[Entries taken from a collection]
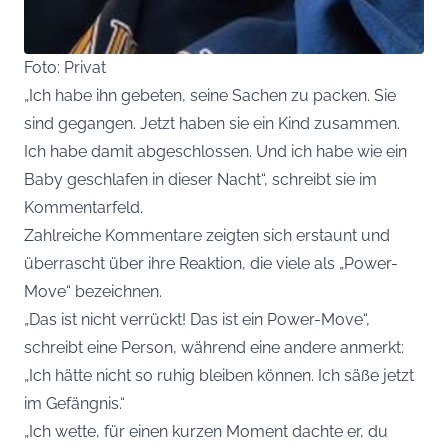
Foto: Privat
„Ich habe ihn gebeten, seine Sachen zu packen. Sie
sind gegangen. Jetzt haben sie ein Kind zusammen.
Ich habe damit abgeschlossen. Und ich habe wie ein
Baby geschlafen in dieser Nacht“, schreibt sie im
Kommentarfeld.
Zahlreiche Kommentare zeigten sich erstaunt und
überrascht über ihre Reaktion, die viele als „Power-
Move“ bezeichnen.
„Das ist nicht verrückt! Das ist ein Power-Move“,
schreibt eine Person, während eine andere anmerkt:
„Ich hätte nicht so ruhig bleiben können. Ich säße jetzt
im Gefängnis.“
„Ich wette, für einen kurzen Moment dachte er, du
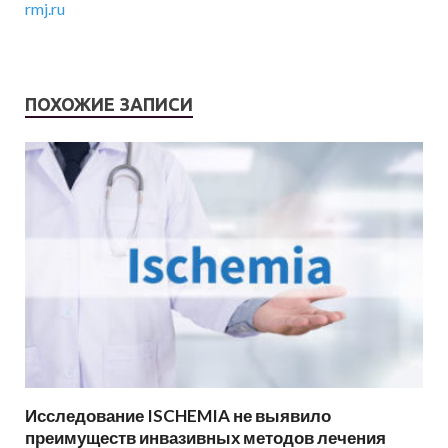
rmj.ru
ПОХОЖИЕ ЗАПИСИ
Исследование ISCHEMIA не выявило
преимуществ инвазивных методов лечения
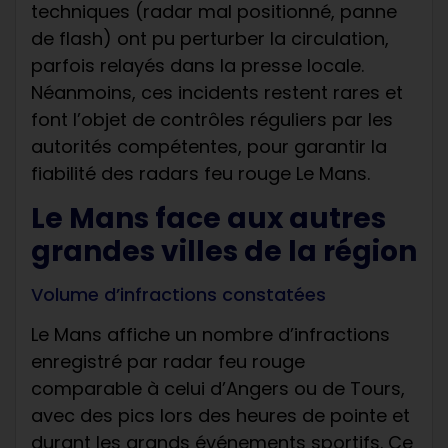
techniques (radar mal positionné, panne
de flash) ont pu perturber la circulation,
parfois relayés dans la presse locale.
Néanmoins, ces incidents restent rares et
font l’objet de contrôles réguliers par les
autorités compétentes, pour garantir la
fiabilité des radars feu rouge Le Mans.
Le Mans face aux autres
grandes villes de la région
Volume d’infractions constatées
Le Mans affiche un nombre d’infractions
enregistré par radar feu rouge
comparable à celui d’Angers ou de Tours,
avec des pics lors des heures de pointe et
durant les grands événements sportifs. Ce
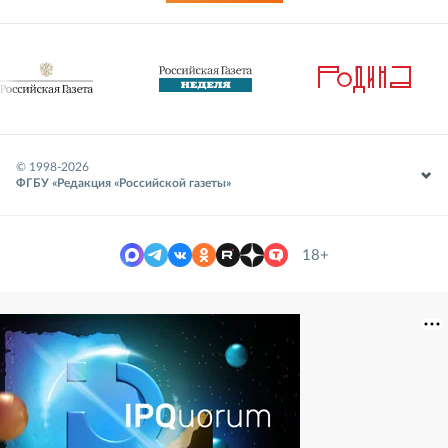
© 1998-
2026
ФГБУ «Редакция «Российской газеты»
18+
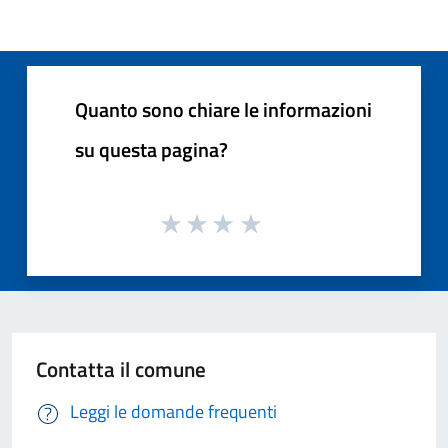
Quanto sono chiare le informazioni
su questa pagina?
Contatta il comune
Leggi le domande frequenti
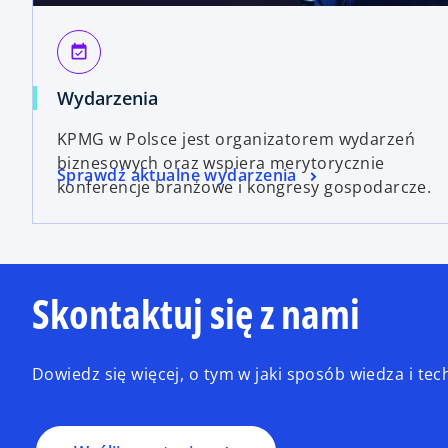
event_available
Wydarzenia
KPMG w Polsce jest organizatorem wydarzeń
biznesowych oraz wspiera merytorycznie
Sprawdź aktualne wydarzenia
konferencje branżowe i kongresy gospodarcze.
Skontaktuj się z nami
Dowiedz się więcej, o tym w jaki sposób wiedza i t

**TO DO:**
Please reproduce the lines in the items exactly, from the line containing "Quanto sono chiare le informazioni" down to the line containing "Leggi le domande frequenti", including both of those lines.

**SOLUTION FOR THIS PROBLEM:**
Quanto sono chiare le informazioni
su questa pagina?
Contatta il comune
Leggi le domande frequenti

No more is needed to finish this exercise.